(Task goal): All of the records should be given again exactly as they appear.

(Supplied material):
######

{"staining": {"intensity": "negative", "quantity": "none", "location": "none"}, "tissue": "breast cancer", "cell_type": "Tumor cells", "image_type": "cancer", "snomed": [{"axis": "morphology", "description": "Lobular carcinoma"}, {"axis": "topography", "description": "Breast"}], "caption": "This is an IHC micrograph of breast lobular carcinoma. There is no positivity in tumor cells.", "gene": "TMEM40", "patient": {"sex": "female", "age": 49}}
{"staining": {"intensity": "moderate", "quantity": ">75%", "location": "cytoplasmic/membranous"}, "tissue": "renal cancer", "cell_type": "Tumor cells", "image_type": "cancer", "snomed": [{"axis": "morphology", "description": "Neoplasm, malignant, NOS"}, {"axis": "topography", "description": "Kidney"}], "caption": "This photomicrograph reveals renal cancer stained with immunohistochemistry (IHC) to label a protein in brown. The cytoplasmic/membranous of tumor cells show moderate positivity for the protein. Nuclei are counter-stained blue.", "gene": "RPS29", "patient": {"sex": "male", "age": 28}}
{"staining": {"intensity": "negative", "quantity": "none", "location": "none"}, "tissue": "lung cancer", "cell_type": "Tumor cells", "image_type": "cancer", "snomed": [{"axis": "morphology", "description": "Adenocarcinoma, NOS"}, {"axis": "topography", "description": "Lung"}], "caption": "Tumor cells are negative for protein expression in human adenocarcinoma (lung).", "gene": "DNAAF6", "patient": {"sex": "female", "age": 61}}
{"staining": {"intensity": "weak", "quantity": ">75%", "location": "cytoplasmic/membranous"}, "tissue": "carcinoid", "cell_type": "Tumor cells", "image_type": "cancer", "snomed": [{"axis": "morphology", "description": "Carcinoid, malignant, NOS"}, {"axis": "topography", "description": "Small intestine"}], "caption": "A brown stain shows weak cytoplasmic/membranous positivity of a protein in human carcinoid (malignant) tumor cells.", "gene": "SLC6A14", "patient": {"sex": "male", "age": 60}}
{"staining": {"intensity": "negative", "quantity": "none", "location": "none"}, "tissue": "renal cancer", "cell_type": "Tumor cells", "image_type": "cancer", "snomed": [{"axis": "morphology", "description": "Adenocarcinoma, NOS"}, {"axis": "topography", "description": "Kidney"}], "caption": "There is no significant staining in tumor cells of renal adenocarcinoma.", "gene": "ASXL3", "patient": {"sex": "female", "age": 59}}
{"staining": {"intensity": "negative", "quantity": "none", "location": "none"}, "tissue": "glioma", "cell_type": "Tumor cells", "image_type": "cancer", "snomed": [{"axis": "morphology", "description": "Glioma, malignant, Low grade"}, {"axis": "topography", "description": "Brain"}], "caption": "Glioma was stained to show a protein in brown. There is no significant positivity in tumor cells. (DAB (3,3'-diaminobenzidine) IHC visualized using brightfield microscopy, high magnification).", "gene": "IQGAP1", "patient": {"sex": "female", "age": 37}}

######

(Solution for this problem):
{"staining": {"intensity": "negative", "quantity": "none", "location": "none"}, "tissue": "breast cancer", "cell_type": "Tumor cells", "image_type": "cancer", "snomed": [{"axis": "morphology", "description": "Lobular carcinoma"}, {"axis": "topography", "description": "Breast"}], "caption": "This is an IHC micrograph of breast lobular carcinoma. There is no positivity in tumor cells.", "gene": "TMEM40", "patient": {"sex": "female", "age": 49}}
{"staining": {"intensity": "moderate", "quantity": ">75%", "location": "cytoplasmic/membranous"}, "tissue": "renal cancer", "cell_type": "Tumor cells", "image_type": "cancer", "snomed": [{"axis": "morphology", "description": "Neoplasm, malignant, NOS"}, {"axis": "topography", "description": "Kidney"}], "caption": "This photomicrograph reveals renal cancer stained with immunohistochemistry (IHC) to label a protein in brown. The cytoplasmic/membranous of tumor cells show moderate positivity for the protein. Nuclei are counter-stained blue.", "gene": "RPS29", "patient": {"sex": "male", "age": 28}}
{"staining": {"intensity": "negative", "quantity": "none", "location": "none"}, "tissue": "lung cancer", "cell_type": "Tumor cells", "image_type": "cancer", "snomed": [{"axis": "morphology", "description": "Adenocarcinoma, NOS"}, {"axis": "topography", "description": "Lung"}], "caption": "Tumor cells are negative for protein expression in human adenocarcinoma (lung).", "gene": "DNAAF6", "patient": {"sex": "female", "age": 61}}
{"staining": {"intensity": "weak", "quantity": ">75%", "location": "cytoplasmic/membranous"}, "tissue": "carcinoid", "cell_type": "Tumor cells", "image_type": "cancer", "snomed": [{"axis": "morphology", "description": "Carcinoid, malignant, NOS"}, {"axis": "topography", "description": "Small intestine"}], "caption": "A brown stain shows weak cytoplasmic/membranous positivity of a protein in human carcinoid (malignant) tumor cells.", "gene": "SLC6A14", "patient": {"sex": "male", "age": 60}}
{"staining": {"intensity": "negative", "quantity": "none", "location": "none"}, "tissue": "renal cancer", "cell_type": "Tumor cells", "image_type": "cancer", "snomed": [{"axis": "morphology", "description": "Adenocarcinoma, NOS"}, {"axis": "topography", "description": "Kidney"}], "caption": "There is no significant staining in tumor cells of renal adenocarcinoma.", "gene": "ASXL3", "patient": {"sex": "female", "age": 59}}
{"staining": {"intensity": "negative", "quantity": "none", "location": "none"}, "tissue": "glioma", "cell_type": "Tumor cells", "image_type": "cancer", "snomed": [{"axis": "morphology", "description": "Glioma, malignant, Low grade"}, {"axis": "topography", "description": "Brain"}], "caption": "Glioma was stained to show a protein in brown. There is no significant positivity in tumor cells. (DAB (3,3'-diaminobenzidine) IHC visualized using brightfield microscopy, high magnification).", "gene": "IQGAP1", "patient": {"sex": "female", "age": 37}}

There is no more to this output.